## Work request
Using the listing below, determine the count of lines with the word "front" and reply only with it.

↓↓↓

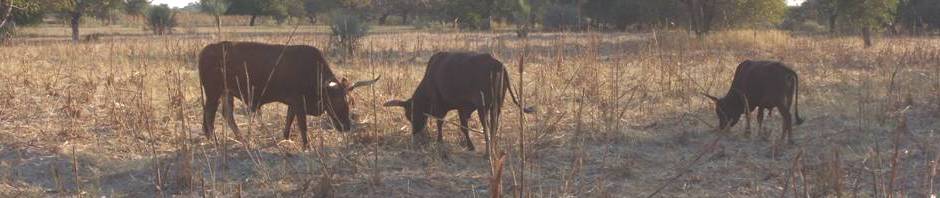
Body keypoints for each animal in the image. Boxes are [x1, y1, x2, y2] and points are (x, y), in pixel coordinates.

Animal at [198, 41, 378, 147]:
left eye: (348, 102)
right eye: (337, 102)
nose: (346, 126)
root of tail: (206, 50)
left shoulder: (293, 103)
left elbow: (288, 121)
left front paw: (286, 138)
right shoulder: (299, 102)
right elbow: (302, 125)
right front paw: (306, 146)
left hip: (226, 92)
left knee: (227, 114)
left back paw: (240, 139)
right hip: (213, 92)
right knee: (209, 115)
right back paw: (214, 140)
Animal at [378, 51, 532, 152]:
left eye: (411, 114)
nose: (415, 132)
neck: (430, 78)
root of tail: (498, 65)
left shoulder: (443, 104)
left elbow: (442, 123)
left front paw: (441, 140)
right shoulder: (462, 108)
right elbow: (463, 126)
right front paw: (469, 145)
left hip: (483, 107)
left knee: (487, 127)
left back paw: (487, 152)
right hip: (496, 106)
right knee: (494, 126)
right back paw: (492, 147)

↑↑↑
↓↓↓

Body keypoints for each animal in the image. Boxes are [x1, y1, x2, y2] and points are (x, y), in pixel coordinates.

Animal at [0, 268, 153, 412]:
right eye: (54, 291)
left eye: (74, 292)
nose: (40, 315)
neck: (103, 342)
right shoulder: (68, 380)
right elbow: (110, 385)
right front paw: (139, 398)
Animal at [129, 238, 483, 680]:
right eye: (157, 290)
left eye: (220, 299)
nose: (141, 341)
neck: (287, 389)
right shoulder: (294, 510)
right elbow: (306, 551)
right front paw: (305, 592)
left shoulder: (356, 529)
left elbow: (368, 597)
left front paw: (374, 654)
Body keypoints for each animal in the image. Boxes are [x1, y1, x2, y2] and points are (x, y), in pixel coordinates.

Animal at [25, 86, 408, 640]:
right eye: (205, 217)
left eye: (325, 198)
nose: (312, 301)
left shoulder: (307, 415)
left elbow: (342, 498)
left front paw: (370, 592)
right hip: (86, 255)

↑↑↑

## Output for this task
8